### [Work required]
Copy out, word for word, the part of the records below that runs from their very start through the line containing "For every layout".

### [Dataset entries]
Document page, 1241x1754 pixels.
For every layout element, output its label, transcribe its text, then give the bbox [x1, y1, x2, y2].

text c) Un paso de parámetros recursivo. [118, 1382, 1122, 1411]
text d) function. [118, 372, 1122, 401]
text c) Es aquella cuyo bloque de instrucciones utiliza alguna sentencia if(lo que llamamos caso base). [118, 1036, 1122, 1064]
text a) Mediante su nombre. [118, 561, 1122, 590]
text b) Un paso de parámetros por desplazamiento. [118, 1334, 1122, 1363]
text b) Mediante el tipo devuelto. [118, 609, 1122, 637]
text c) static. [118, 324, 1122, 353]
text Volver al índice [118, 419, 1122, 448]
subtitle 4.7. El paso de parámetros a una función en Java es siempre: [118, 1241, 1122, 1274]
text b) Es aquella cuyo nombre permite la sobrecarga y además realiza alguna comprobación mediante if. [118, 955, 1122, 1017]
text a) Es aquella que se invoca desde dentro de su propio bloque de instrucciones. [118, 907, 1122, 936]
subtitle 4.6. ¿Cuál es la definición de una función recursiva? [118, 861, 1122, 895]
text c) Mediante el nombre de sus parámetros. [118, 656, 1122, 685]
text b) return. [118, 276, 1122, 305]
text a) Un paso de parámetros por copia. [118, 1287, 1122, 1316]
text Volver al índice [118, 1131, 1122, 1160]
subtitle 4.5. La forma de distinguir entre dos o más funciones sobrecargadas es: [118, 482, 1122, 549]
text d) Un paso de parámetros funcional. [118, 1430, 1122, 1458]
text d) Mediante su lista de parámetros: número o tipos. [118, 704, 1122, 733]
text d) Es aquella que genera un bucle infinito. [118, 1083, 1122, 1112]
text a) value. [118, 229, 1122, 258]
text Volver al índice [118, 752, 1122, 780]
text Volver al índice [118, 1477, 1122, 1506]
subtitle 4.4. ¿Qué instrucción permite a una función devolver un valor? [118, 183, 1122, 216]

### [Written answer]
Document page, 1241x1754 pixels.
For every layout element, output its label, transcribe its text, then give the bbox [x1, y1, x2, y2].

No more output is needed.